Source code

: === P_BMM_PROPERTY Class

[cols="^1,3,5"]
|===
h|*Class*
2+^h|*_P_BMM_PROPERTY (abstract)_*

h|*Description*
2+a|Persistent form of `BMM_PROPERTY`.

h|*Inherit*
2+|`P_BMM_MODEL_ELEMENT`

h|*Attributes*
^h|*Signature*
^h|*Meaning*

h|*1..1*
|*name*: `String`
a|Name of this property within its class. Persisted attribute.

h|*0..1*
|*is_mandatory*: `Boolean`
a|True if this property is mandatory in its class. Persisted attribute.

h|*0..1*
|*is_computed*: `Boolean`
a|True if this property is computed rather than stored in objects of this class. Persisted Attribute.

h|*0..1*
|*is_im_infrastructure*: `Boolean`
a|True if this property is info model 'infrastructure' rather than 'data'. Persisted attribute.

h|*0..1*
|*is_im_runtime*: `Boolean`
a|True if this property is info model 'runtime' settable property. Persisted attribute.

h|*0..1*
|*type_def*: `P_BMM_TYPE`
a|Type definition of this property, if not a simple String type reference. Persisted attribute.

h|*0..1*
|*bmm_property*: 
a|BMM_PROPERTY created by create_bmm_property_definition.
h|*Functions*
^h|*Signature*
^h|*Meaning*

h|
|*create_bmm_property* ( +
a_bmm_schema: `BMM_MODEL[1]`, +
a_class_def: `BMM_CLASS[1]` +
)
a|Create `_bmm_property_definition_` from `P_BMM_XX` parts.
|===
* * * *
» **Exercise directions**:
Reproduce the listing exactly, leaving nothing out.

» **Task solution**:
Source code

: === P_BMM_PROPERTY Class

[cols="^1,3,5"]
|===
h|*Class*
2+^h|*_P_BMM_PROPERTY (abstract)_*

h|*Description*
2+a|Persistent form of `BMM_PROPERTY`.

h|*Inherit*
2+|`P_BMM_MODEL_ELEMENT`

h|*Attributes*
^h|*Signature*
^h|*Meaning*

h|*1..1*
|*name*: `String`
a|Name of this property within its class. Persisted attribute.

h|*0..1*
|*is_mandatory*: `Boolean`
a|True if this property is mandatory in its class. Persisted attribute.

h|*0..1*
|*is_computed*: `Boolean`
a|True if this property is computed rather than stored in objects of this class. Persisted Attribute.

h|*0..1*
|*is_im_infrastructure*: `Boolean`
a|True if this property is info model 'infrastructure' rather than 'data'. Persisted attribute.

h|*0..1*
|*is_im_runtime*: `Boolean`
a|True if this property is info model 'runtime' settable property. Persisted attribute.

h|*0..1*
|*type_def*: `P_BMM_TYPE`
a|Type definition of this property, if not a simple String type reference. Persisted attribute.

h|*0..1*
|*bmm_property*: 
a|BMM_PROPERTY created by create_bmm_property_definition.
h|*Functions*
^h|*Signature*
^h|*Meaning*

h|
|*create_bmm_property* ( +
a_bmm_schema: `BMM_MODEL[1]`, +
a_class_def: `BMM_CLASS[1]` +
)
a|Create `_bmm_property_definition_` from `P_BMM_XX` parts.
|===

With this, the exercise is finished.